この言葉によって、主イエスは、エルサレムにある神殿が新しい神殿に変わることを示されていました。その新しい神殿とは主イエスご自身でした。主イエスご自身が神殿となってくださることをで、商売は入ることができなくなりました。そして、人々は救いに預かり、霊と真実によって礼拝を献げることができるようになりました。
これこそが、どんな犠牲を払ってでも与えようとされた「救い」です。

⑧ 与えられた礼拝
 私たちは、今、茂原教会の礼拝堂で礼拝を献げています。もし、主イエスが十字架で犠牲を払われなければ、私たちはエルサレムの神殿へ行き、汚れのない動物を献げ続けなければなりませんでした。そのことで、神が共におられること、神が祈りを聞いてくださることを本当に体験できれば、それは、救いでありえたのかもしれません。けれども、神が選ばれた民族でさえも、真実をもって、それを続けることはできませんでした。形だけの偶像礼拝になってしまいました。

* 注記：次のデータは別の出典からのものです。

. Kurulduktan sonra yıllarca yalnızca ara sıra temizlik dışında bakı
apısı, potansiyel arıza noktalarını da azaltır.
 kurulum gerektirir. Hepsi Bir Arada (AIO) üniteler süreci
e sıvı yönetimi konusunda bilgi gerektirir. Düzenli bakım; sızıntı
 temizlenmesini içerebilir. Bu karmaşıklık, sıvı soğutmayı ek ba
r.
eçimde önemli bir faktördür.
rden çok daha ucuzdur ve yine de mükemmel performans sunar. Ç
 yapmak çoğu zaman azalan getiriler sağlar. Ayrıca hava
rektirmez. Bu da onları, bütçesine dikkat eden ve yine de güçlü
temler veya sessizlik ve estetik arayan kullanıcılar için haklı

 今、ここで神と共にいさせていただけることは素晴らしいことです。今、ここで祈ることができること、また、御言の語りかけを受け取ることができることは特別なことです。ここに掲げられている御言をもう一度見てみましょう。「恐れるな、私があなたと共にいる。たじろぐな、私はあなたの神である。」神が共にいてくださることは「救い」です。この御言は、主イエスの熱情によって与えられました。熱情による十字架を感謝して、祈りを献げましょう。